Ellis bounces between these disconcerting variations on patriarchal authority while trying to tease out his own early intuitions about sexuality and women. The result is a narrative more complex and nuanced than our genre expectations for coming-of-age stories would seem to allow. By the end, we feel that we’ve inhabited an entire world. Alongside a very different investigation of childhood and family in the watery parts of the South—Beasts of the Southern Wild, the deserving winner of the Camera d’Or—Mud is the strongest American narrative film of 2012 so far. The South, as perennially seems to be the case, is set to rise again.

Holy Motors

The biggest comeback of Cannes was Leos Carax’s first feature in 13 years, Holy Motors. Carax’s collaborator/muse/alter-ego Dennis Lavant stars as the mysterious Mr. Oscar, who is driven around Paris in a white stretch limousine on his way to nine different “appointments.” For each rendezvous, Oscar assumes a new identity, elaborately making himself up as a beggar, an old woman, a motion-capture porn performer, a dying old man, etc. (At times, the shape-shifting Russian-doll structure suggests the stunning Lynch-Dern collaboration, Inland Empire.)

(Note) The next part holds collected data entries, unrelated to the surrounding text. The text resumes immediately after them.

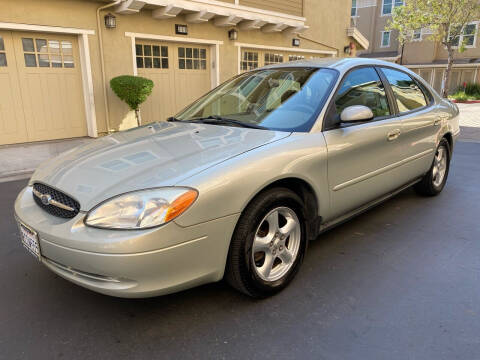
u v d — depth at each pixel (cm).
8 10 673
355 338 201
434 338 200
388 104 332
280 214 239
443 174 436
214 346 196
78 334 206
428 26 2233
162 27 882
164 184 192
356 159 282
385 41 3125
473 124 1140
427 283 254
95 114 813
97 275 190
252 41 1088
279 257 241
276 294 241
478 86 2547
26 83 740
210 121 293
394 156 327
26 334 206
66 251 191
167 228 184
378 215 375
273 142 235
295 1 1181
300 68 318
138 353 191
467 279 258
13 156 648
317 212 262
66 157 260
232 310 225
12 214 386
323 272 268
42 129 775
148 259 183
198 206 191
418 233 333
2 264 282
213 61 1011
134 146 249
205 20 906
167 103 950
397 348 193
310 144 247
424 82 413
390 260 285
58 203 210
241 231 212
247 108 300
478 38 2719
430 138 380
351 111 261
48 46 752
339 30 1379
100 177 210
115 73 826
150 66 902
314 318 218
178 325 212
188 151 227
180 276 194
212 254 202
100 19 783
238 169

Each episode also alludes to a movie genre: crime, sci-fi, family melodrama, romantic tragedy, and musical comedy are all invoked, as are numerous allusions to scenes and motifs from earlier Carax films. Oscar’s chauffeur is played by a white-haired Edith Scob, donning the mask she wore 50 years ago in Franju’s horror classic Eyes Without a Face.

There is no narrative progression to the episodes, nor does Oscar seem to have a strong emotional response to his adventures, beyond the weariness and sadness that hovers over the whole world of the film. What holds Holy Motors together is the sheer bravura of its imagery and tonal shifts, and the fascinating shifts and variations to Lavant’s performances, articulated most poignantly in a scene in which Oscar pauses between appointments and confides to octogenarian master-thespian Michel Piccoli: “I am carrying on as I started: for the beauty of the act.”

French, American, and British critics were delighted with Holy Motors. You could sense deep respect for Carax as a director facing career jeopardy yet choosing to take greater risks than ever. It’s perhaps useful for filmmakers to remember what “Fast” Eddie Felson says near the end of The Hustler: “Percentage players die broke, too.”